──────── SOURCE MATERIAL

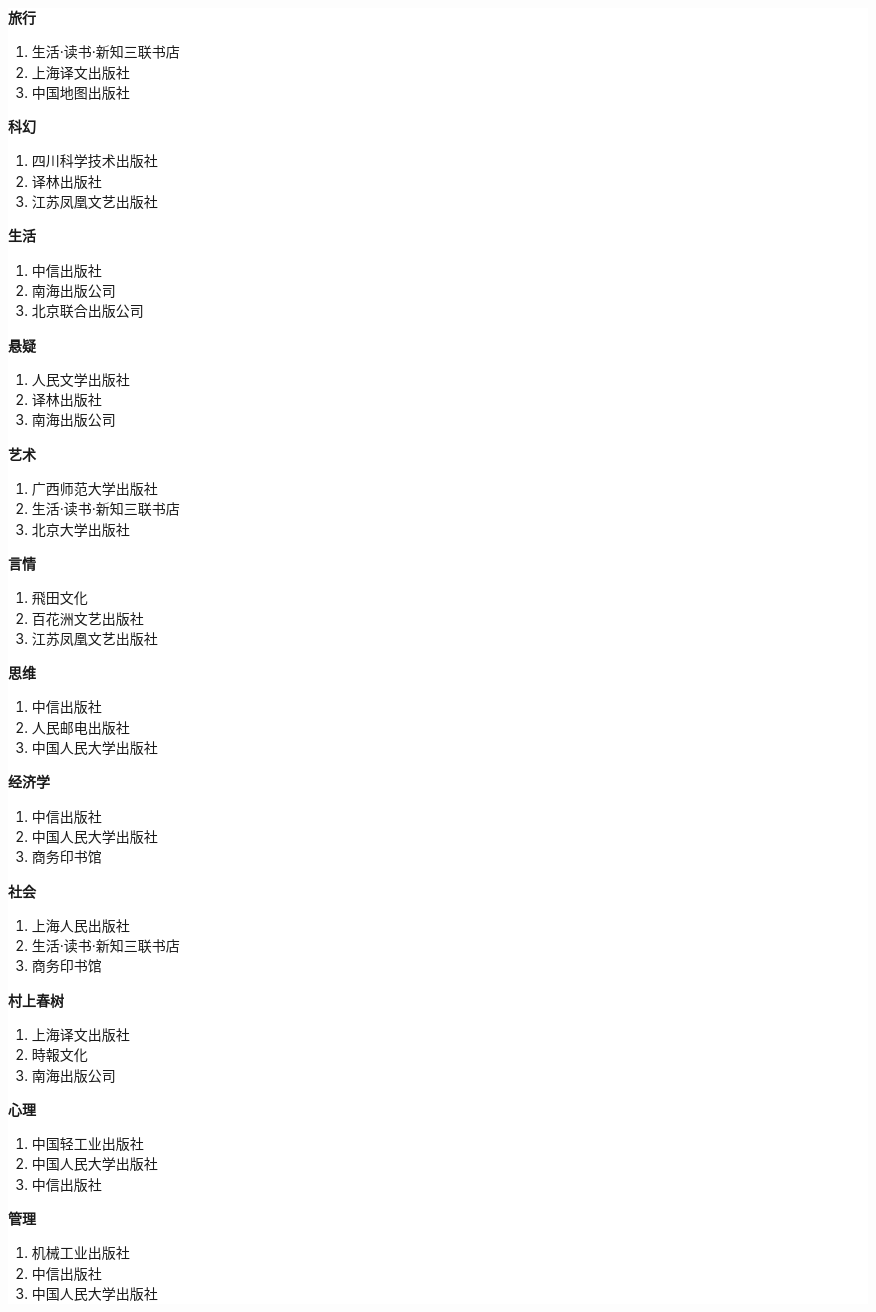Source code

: **旅行**  
1. 生活·读书·新知三联书店  
2. 上海译文出版社  
3. 中国地图出版社  
  
**科幻**  
1. 四川科学技术出版社  
2. 译林出版社  
3. 江苏凤凰文艺出版社  
  
**生活**  
1. 中信出版社  
2. 南海出版公司  
3. 北京联合出版公司  
  
**悬疑**  
1. 人民文学出版社  
2. 译林出版社  
3. 南海出版公司  
  
**艺术**  
1. 广西师范大学出版社  
2. 生活·读书·新知三联书店  
3. 北京大学出版社  
  
**言情**  
1. 飛田文化  
2. 百花洲文艺出版社  
3. 江苏凤凰文艺出版社  
  
**思维**  
1. 中信出版社  
2. 人民邮电出版社  
3. 中国人民大学出版社  
  
**经济学**  
1. 中信出版社  
2. 中国人民大学出版社  
3. 商务印书馆  
  
**社会**  
1. 上海人民出版社  
2. 生活·读书·新知三联书店  
3. 商务印书馆  
  
**村上春树**  
1. 上海译文出版社  
2. 時報文化  
3. 南海出版公司  
  
**心理**  
1. 中国轻工业出版社  
2. 中国人民大学出版社  
3. 中信出版社  
  
**管理**  
1. 机械工业出版社  
2. 中信出版社  
3. 中国人民大学出版社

────────────────

TASK: Transcribe all of the records above exactly; no image should appear in what you write.

PROBLEM SOLUTION:
Source code

: **旅行**  
1. 生活·读书·新知三联书店  
2. 上海译文出版社  
3. 中国地图出版社  
  
**科幻**  
1. 四川科学技术出版社  
2. 译林出版社  
3. 江苏凤凰文艺出版社  
  
**生活**  
1. 中信出版社  
2. 南海出版公司  
3. 北京联合出版公司  
  
**悬疑**  
1. 人民文学出版社  
2. 译林出版社  
3. 南海出版公司  
  
**艺术**  
1. 广西师范大学出版社  
2. 生活·读书·新知三联书店  
3. 北京大学出版社  
  
**言情**  
1. 飛田文化  
2. 百花洲文艺出版社  
3. 江苏凤凰文艺出版社  
  
**思维**  
1. 中信出版社  
2. 人民邮电出版社  
3. 中国人民大学出版社  
  
**经济学**  
1. 中信出版社  
2. 中国人民大学出版社  
3. 商务印书馆  
  
**社会**  
1. 上海人民出版社  
2. 生活·读书·新知三联书店  
3. 商务印书馆  
  
**村上春树**  
1. 上海译文出版社  
2. 時報文化  
3. 南海出版公司  
  
**心理**  
1. 中国轻工业出版社  
2. 中国人民大学出版社  
3. 中信出版社  
  
**管理**  
1. 机械工业出版社  
2. 中信出版社  
3. 中国人民大学出版社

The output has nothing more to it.